Being a judge and having the capability to pick out the winners is only part of the story. The importance of communicating the correct messages to the audience after the competition is vital, and this was the topic of Mr Buckley’s presentation: The art of communication and perception (in what and how it is said). I have to say it was a first class summary of what every judge really should do, and without doubt, everybody present will have gained something from the session. It was one of those sessions where it did not make any difference how long those assembled had been doing the job, something was in it for everybody.

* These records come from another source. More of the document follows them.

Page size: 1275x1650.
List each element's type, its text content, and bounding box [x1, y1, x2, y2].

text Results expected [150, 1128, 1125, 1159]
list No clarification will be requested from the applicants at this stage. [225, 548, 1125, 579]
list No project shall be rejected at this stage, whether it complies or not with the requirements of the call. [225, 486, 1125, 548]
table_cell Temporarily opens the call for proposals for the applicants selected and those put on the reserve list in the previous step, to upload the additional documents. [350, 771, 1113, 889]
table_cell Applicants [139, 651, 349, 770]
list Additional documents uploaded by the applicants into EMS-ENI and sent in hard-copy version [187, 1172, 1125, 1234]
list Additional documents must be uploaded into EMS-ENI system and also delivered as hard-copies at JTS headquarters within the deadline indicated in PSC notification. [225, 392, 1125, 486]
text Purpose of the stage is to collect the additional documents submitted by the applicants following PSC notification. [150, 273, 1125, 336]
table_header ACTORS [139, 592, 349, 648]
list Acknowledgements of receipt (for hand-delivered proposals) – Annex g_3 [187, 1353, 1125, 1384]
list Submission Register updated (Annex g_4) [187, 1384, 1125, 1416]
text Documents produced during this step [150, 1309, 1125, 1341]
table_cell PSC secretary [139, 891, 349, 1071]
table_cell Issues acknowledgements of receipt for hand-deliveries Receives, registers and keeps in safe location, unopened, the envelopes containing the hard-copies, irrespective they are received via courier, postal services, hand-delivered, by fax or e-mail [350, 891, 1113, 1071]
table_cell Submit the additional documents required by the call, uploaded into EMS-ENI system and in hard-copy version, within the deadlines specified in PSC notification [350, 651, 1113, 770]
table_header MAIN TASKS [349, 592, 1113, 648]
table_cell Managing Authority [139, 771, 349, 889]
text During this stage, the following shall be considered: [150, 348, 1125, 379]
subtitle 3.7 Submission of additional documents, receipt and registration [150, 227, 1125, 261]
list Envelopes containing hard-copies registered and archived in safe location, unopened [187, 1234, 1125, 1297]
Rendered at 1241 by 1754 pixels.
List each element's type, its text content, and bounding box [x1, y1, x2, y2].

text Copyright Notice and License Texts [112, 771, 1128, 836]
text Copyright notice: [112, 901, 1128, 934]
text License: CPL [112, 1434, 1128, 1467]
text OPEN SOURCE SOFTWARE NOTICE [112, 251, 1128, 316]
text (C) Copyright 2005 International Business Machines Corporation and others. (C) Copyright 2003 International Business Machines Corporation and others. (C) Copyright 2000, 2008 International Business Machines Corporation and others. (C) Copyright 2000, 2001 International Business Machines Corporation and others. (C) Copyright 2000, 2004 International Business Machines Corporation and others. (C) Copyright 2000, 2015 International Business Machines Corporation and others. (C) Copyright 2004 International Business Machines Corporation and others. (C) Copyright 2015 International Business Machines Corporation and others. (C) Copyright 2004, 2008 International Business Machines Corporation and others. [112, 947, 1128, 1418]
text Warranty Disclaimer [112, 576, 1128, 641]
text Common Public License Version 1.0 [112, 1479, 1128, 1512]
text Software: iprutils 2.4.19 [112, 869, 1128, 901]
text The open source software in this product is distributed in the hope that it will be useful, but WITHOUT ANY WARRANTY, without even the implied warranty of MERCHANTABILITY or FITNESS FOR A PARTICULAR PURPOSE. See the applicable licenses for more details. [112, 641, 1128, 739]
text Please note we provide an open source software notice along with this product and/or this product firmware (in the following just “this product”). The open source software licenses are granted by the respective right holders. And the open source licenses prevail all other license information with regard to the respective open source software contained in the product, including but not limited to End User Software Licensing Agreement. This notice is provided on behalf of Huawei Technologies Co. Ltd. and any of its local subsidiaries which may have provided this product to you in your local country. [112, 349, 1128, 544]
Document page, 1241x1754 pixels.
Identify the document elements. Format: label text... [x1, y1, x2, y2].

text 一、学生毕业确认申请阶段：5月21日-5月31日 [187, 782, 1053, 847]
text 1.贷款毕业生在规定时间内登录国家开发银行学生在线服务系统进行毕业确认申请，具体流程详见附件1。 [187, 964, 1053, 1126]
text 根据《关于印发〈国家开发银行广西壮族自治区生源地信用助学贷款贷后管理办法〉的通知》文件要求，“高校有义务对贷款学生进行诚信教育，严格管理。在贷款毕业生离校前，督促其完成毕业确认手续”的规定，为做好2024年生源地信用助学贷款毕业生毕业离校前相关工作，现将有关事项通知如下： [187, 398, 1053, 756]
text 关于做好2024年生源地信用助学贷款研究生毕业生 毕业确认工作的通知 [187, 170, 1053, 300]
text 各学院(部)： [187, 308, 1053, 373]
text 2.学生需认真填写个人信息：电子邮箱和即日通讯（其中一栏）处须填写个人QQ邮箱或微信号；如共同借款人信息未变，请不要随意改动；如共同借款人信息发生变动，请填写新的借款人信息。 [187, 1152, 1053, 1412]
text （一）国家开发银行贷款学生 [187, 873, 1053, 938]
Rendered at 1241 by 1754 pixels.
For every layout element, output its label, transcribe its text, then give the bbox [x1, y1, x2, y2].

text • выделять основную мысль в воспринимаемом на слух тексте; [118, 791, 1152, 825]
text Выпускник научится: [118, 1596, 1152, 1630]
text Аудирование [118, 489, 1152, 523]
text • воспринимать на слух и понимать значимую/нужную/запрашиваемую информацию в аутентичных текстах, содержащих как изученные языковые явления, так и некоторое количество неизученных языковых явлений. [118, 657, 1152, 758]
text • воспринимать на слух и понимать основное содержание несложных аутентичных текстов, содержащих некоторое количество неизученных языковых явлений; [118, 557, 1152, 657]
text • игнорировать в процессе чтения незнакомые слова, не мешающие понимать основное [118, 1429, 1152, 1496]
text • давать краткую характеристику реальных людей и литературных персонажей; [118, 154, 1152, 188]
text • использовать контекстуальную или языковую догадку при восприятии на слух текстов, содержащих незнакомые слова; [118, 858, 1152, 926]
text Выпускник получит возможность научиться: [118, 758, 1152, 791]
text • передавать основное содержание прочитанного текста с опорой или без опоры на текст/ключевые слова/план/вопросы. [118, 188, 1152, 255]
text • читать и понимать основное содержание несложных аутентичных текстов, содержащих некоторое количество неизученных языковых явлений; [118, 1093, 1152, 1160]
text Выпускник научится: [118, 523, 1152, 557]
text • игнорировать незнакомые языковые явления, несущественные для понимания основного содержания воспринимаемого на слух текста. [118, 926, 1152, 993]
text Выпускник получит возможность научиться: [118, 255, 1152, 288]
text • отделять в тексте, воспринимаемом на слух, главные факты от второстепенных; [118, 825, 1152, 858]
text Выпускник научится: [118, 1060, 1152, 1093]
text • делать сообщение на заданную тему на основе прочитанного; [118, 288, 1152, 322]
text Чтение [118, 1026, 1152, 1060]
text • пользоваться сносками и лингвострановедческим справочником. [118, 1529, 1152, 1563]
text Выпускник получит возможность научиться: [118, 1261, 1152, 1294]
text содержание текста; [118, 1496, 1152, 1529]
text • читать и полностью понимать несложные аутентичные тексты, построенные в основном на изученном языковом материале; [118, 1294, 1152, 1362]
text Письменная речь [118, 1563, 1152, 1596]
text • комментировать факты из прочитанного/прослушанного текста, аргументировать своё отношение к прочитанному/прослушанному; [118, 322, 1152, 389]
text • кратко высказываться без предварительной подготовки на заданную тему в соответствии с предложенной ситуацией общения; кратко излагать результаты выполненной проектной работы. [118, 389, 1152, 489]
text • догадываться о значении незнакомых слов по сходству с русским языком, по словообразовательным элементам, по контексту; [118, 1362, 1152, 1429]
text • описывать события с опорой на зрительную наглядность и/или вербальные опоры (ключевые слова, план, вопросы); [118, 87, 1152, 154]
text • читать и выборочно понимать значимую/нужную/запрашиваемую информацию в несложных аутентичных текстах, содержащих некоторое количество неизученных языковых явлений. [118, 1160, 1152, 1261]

The old saying is of course that is ‘fail to prepare, be prepared to fail’. Mr Buckley stressed the need for whoever was in the box to give a little thought to what they would say in written notes and on stage. The point was emphasised that ‘comments made on stage are not always a true reflection of the results’, and this was widely agreed. Judges are no different to anybody else, and do make mistakes, and the presentation was very much a guide to the things that he or she can consider and remember in advance.

Everybody was reminded that the banding audience are no mugs nowadays when it comes to identifying good, bad and indifferent performances these days. Supporters of bands, students of band courses, players and conductors, the media, listen to every word said by the judge, and take it on board, and comment on it afterwards.

With this in mind, Mr Buckley gave the following thoughts for everybody to ponder:

Prioritise what you want and need to say.

Minimise the risk for misunderstanding.

Make sure credibility is given to what you say.

How many times has a judge said ‘Two bands were outstanding today’ – fine, but ‘why’, and when the results and points are announced, third place gets, 183, second, 184, and the winners, 185’ It is a familiar scenario and one which with a bit of thought can be avoided, because clearly, two bands were not outstanding, and a cut above anything else, because the results suggested otherwise.

All comments on stage (and in the remarks of performance) must be structured towards the results, this is vital:

Keep what needs to be said simple and factual. That way, little chance of what is said being misunderstood

Decide what needs to be said, how and why.

Judges must always perform effectively.

All of these points are valid of course, and before Ray Farr commenced his presentation, he made the point that he wished similar advice had been available when he commenced adjudicating.

Mr Buckley made the point that we (judges) can do a great job at contesting, and go on to make a mess with the comments. Not everybody of course is fluent and comfortable with public speaking, and without doubt, taking on board the points raised will be useful.

Ray Farr then gave a chronological review of his experiences in adjudicating. Mr Farr has judged at many events in the UK, Norway, New Zealand & Australian championships, Japan, and he shared numerous stories and anecdotes on things that he had learned down the years.

In addition Ray suggested that judges take the following on board:

Know The Score inside out.

The judge is not judging the best band, it is the best performance.

Gut reaction to the performance. Why did you like/dislike it? Does it meet the judging criteria you are working too?

Remember the skills that you have learnt as a judge, balance, tuning etc

Written comments must reflect all of the above.

An interesting afternoon and it will be interesting to see how judges take on board what they heard in the forthcoming months. Thanks from 4BR to Dr Newsome & Malcolm Brownbill for the invitation to gave an insight into what the adjudicators are thinking about.